An anthropologist at The Australian National University (ANU) may have stumbled across a clue to resolving one of the most enduring mysteries of Pacific history – the fate of famous French navigator, Jean François de Galaup, Comte de La Pérouse who disappeared in 1788.

La Pérouse was instructed by King Louis XVI to undertake a major voyage of exploration in the Pacific to emulate the feats of Captain James Cook. He departed the French port of Brest in 1785 with two frigates and a complement of 225 officers, sailors and scientists.

Dr Garrick Hitchcock, of the ANU School of Culture, History and Language, believes the last survivors of La Pérouse’s voyage were shipwrecked on the Great Barrier Reef near Murray Island, in northeast Torres Strait.

“La Pérouse’s voyage of discovery in the Pacific is recognised as one of the most important of its era, rivalled only by the work of Cook. He remains a very well-known and respected figure in eighteenth century scientific exploration,” Dr Hitchcock said.

What is known is that La Pérouse’s ships Astrolabe and Boussole were wrecked in 1788 on Vanikoro, a small island in the Santa Cruz Group of the Solomon Islands.

The survivors made it to shore and spent several months constructing a small two-masted craft, using timber salvaged from the wreck of the Astrolabe. Once completed, they launched the vessel in a bid to return to France.

“What became of this ship and its crew, desperate to return to France, has been an ongoing mystery.”

While researching a project on the history of Torres Strait, Dr Hitchcock came across an article published in an 1818 Indian newspaper, The Madras Courier. He is confident the article reveals what became of the survivors.

The article tells the story of Shaik Jumaul, a castaway Indian seaman who survived the sinking of the merchant ship Morning Star which was wrecked off the coast of north Queensland in 1814. Jumaul made it to Murray Island, where he lived for four years, learning the language and culture of the Islanders. He was finally rescued by two merchant ships that passed through the area in 1818.

“Jumaul informed his rescuers that he had seen cutlasses and muskets on the islands which he recognised as not being of English make, as well as a compass and a gold watch,” he said.

“When he asked the Islanders where they obtained these things, they related how approximately thirty years earlier, a ship had been wrecked on the Great Barrier Reef to the east, in sight of the island.

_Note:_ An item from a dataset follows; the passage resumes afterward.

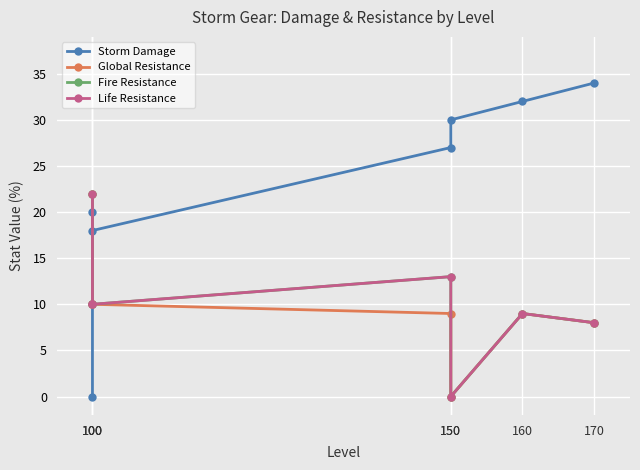

What is the total value across all series at 160?

59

“Boats with crew had come ashore, but in the fighting that followed, all were eventually killed, except a boy, who was saved and brought up as one of their own, later marrying a local woman.”

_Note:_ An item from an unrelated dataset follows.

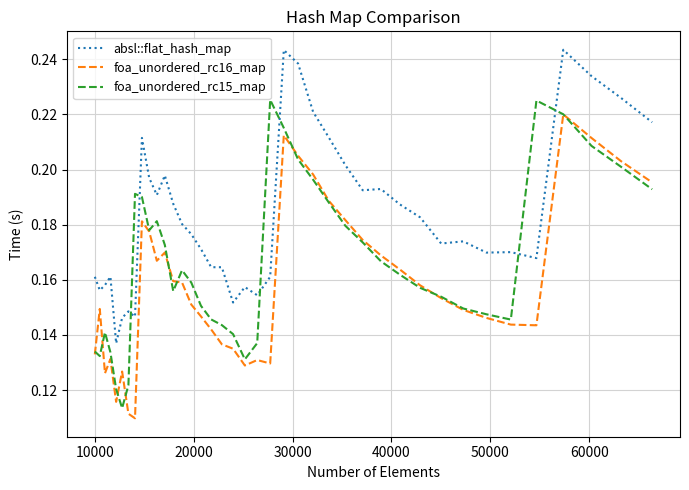

List the series in order of their peak value, highest first.

absl::flat_hash_map, foa_unordered_rc15_map, foa_unordered_rc16_map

The La Pérouse expedition crew list includes a ship’s boy (mousse), François Mordelle, from the port town of Tréguier in Brittany, northwestern France. Dr Hitchcock wonders if Mordelle could be the last survivor of the La Pérouse expedition.

“The Indian newspaper article featuring the castaway’s account was later reproduced in several other newspapers and periodicals of the day, in Australia, Britain, France and other countries, and observers noted that this might refer to the La Pérouse expedition,” Dr Hitchcock said.

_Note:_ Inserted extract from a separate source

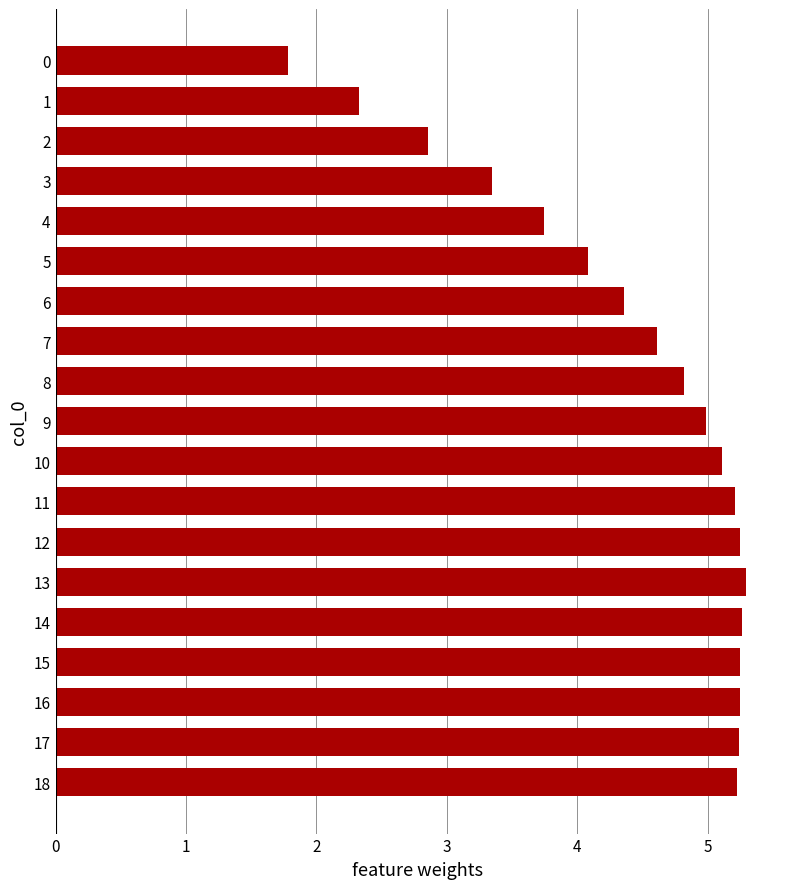

What is the change in value from 9 to 17?

+0.3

“Somehow, Shaik Jamaul’s story was subsequently largely forgotten.”

While a French book published in 2012 refers briefly to this newspaper article and discounts it as unreliable account, Dr Hitchcock believes otherwise.

“The chronology is spot on, for it was thirty years earlier, in late 1788 or early 1789, that the La Pérouse survivors left Vanikoro in their small vessel,” he said.

“Furthermore, historians and maritime archaeologists are not aware of any other European ship being in that region at that time. This means that this is the earliest known shipwreck in Torres Strait, and indeed, eastern Australia” he said.

“It could well be that the final phase of the La Pérouse expedition ended in tragedy in northern Australia. Future recovery of artefacts from the wreck site on the Great Barrier Reef – yet to be discovered – or the islands, will hopefully provide final confirmation.”

The Torres Strait region, which includes the northern part of Australia’s Great Barrier Reef, is studded with reefs, rocks and sandbars, and has been described as a ‘graveyard of ships’. Over 120 vessels are known to have come to grief in its treacherous waters.